## [Job item]
Would you repeat every entry below word for word but drop the images?

[Saved data entries]
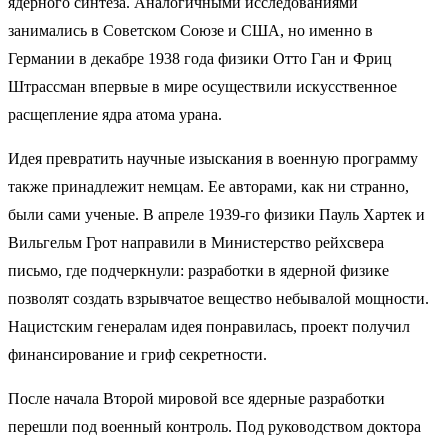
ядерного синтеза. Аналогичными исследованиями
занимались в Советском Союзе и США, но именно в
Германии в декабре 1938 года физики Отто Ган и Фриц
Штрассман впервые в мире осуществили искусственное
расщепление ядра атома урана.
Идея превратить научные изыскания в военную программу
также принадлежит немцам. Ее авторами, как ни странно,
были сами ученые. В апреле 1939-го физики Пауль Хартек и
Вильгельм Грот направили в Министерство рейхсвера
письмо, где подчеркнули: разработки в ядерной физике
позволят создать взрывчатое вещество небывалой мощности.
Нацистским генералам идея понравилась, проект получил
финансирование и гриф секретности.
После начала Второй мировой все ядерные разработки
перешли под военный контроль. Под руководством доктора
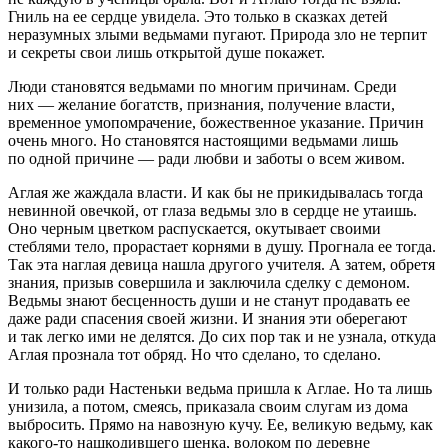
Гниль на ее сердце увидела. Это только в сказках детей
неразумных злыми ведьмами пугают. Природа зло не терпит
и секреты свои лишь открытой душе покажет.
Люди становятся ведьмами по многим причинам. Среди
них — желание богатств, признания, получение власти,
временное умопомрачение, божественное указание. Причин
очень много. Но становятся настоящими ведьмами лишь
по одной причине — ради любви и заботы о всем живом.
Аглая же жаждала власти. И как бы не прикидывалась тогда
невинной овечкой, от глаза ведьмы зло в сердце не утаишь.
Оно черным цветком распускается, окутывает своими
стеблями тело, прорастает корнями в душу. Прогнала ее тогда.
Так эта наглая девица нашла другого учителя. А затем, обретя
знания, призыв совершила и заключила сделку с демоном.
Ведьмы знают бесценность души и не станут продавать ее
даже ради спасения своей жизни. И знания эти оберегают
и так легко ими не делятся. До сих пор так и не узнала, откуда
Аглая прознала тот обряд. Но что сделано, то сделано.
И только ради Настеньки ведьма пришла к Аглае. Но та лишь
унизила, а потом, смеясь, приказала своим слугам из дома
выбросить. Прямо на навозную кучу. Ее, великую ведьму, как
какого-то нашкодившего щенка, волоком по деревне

## [Answer to the exercise]
ядерного синтеза. Аналогичными исследованиями
занимались в Советском Союзе и США, но именно в
Германии в декабре 1938 года физики Отто Ган и Фриц
Штрассман впервые в мире осуществили искусственное
расщепление ядра атома урана.
Идея превратить научные изыскания в военную программу
также принадлежит немцам. Ее авторами, как ни странно,
были сами ученые. В апреле 1939-го физики Пауль Хартек и
Вильгельм Грот направили в Министерство рейхсвера
письмо, где подчеркнули: разработки в ядерной физике
позволят создать взрывчатое вещество небывалой мощности.
Нацистским генералам идея понравилась, проект получил
финансирование и гриф секретности.
После начала Второй мировой все ядерные разработки
перешли под военный контроль. Под руководством доктора
Гниль на ее сердце увидела. Это только в сказках детей
неразумных злыми ведьмами пугают. Природа зло не терпит
и секреты свои лишь открытой душе покажет.
Люди становятся ведьмами по многим причинам. Среди
них — желание богатств, признания, получение власти,
временное умопомрачение, божественное указание. Причин
очень много. Но становятся настоящими ведьмами лишь
по одной причине — ради любви и заботы о всем живом.
Аглая же жаждала власти. И как бы не прикидывалась тогда
невинной овечкой, от глаза ведьмы зло в сердце не утаишь.
Оно черным цветком распускается, окутывает своими
стеблями тело, прорастает корнями в душу. Прогнала ее тогда.
Так эта наглая девица нашла другого учителя. А затем, обретя
знания, призыв совершила и заключила сделку с демоном.
Ведьмы знают бесценность души и не станут продавать ее
даже ради спасения своей жизни. И знания эти оберегают
и так легко ими не делятся. До сих пор так и не узнала, откуда
Аглая прознала тот обряд. Но что сделано, то сделано.
И только ради Настеньки ведьма пришла к Аглае. Но та лишь
унизила, а потом, смеясь, приказала своим слугам из дома
выбросить. Прямо на навозную кучу. Ее, великую ведьму, как
какого-то нашкодившего щенка, волоком по деревне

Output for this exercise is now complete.